Exclude all pictures from your copy of the data below, which should otherwise match exactly.
---------- Exercise material
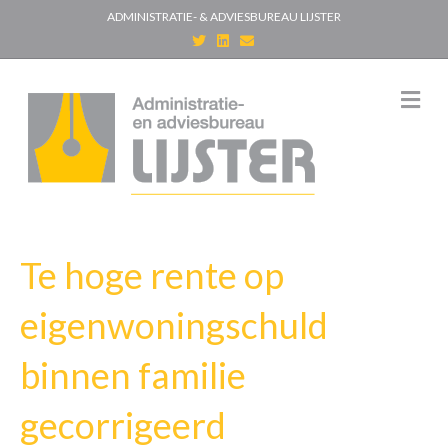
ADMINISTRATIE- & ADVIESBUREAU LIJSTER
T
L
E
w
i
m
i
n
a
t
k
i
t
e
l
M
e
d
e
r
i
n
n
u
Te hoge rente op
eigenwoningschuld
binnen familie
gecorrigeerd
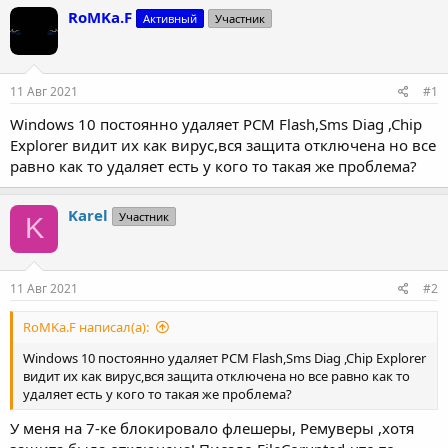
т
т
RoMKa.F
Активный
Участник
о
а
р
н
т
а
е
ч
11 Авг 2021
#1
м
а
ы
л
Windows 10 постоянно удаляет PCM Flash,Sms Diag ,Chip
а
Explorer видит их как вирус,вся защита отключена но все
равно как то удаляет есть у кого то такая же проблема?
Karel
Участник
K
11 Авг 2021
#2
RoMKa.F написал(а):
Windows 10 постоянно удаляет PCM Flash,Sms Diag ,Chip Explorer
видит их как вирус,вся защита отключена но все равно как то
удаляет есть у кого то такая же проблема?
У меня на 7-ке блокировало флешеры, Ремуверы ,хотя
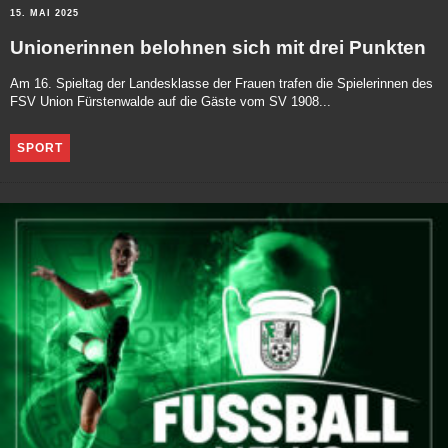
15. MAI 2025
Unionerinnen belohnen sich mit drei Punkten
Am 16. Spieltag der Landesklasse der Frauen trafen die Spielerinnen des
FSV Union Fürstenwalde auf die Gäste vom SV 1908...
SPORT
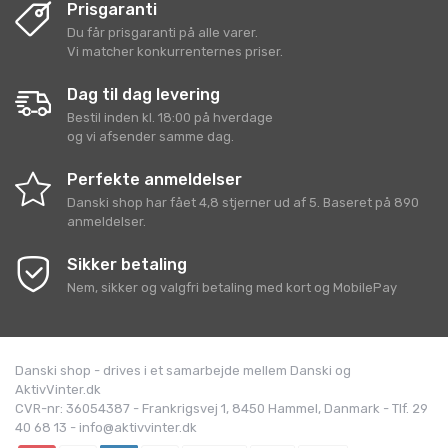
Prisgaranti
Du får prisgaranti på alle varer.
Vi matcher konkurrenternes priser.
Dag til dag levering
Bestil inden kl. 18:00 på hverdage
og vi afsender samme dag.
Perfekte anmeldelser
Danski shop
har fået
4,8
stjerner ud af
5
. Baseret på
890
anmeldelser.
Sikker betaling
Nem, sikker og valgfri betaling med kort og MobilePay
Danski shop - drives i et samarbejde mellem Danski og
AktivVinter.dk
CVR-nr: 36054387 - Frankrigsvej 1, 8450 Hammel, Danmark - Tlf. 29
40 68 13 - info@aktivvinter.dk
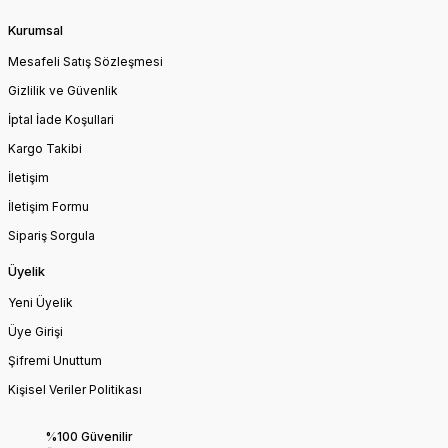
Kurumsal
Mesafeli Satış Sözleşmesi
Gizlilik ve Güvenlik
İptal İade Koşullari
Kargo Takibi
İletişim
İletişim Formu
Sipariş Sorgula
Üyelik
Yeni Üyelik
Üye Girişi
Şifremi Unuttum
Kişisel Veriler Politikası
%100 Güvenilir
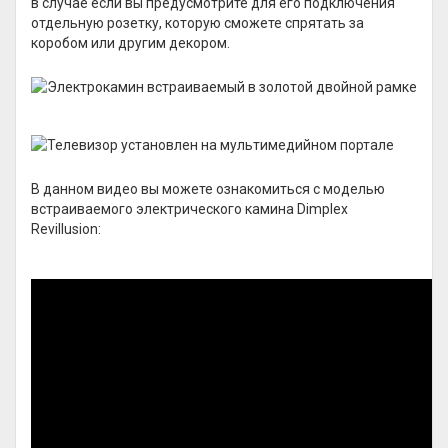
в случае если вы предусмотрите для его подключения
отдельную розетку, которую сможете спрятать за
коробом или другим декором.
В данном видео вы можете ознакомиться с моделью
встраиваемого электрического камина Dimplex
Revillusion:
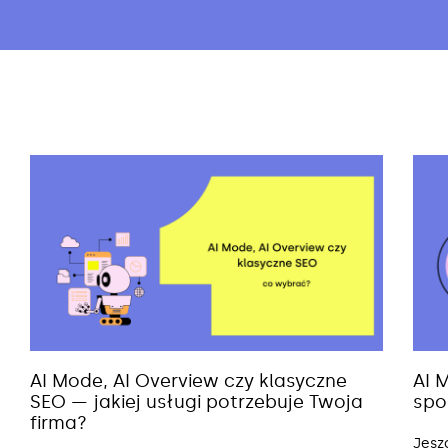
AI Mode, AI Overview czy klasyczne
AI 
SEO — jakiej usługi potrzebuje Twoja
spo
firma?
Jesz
--------------------
-- Expected output --
ADMINISTRATIE- & ADVIESBUREAU LIJSTER
T
L
E
w
i
m
i
n
a
t
k
i
t
e
l
M
e
d
e
r
i
n
n
u
Te hoge rente op
eigenwoningschuld
binnen familie
gecorrigeerd
т
т
RoMKa.F
Активный
Участник
о
а
р
н
т
а
е
ч
11 Авг 2021
#1
м
а
ы
л
Windows 10 постоянно удаляет PCM Flash,Sms Diag ,Chip
а
Explorer видит их как вирус,вся защита отключена но все
равно как то удаляет есть у кого то такая же проблема?
Karel
Участник
K
11 Авг 2021
#2
RoMKa.F написал(а):
Windows 10 постоянно удаляет PCM Flash,Sms Diag ,Chip Explorer
видит их как вирус,вся защита отключена но все равно как то
удаляет есть у кого то такая же проблема?
У меня на 7-ке блокировало флешеры, Ремуверы ,хотя
15. MAI 2025
Unionerinnen belohnen sich mit drei Punkten
Am 16. Spieltag der Landesklasse der Frauen trafen die Spielerinnen des
FSV Union Fürstenwalde auf die Gäste vom SV 1908...
SPORT
Prisgaranti
Du får prisgaranti på alle varer.
Vi matcher konkurrenternes priser.
Dag til dag levering
Bestil inden kl. 18:00 på hverdage
og vi afsender samme dag.
Perfekte anmeldelser
Danski shop
har fået
4,8
stjerner ud af
5
. Baseret på
890
anmeldelser.
Sikker betaling
Nem, sikker og valgfri betaling med kort og MobilePay
Danski shop - drives i et samarbejde mellem Danski og
AktivVinter.dk
CVR-nr: 36054387 - Frankrigsvej 1, 8450 Hammel, Danmark - Tlf. 29
40 68 13 - info@aktivvinter.dk
Kurumsal
Mesafeli Satış Sözleşmesi
Gizlilik ve Güvenlik
İptal İade Koşullari
Kargo Takibi
İletişim
İletişim Formu
Sipariş Sorgula
Üyelik
Yeni Üyelik
Üye Girişi
Şifremi Unuttum
Kişisel Veriler Politikası
%100 Güvenilir
в случае если вы предусмотрите для его подключения
отдельную розетку, которую сможете спрятать за
коробом или другим декором.
В данном видео вы можете ознакомиться с моделью
встраиваемого электрического камина Dimplex
Revillusion:
AI Mode, AI Overview czy klasyczne
AI 
SEO — jakiej usługi potrzebuje Twoja
spo
firma?
Jesz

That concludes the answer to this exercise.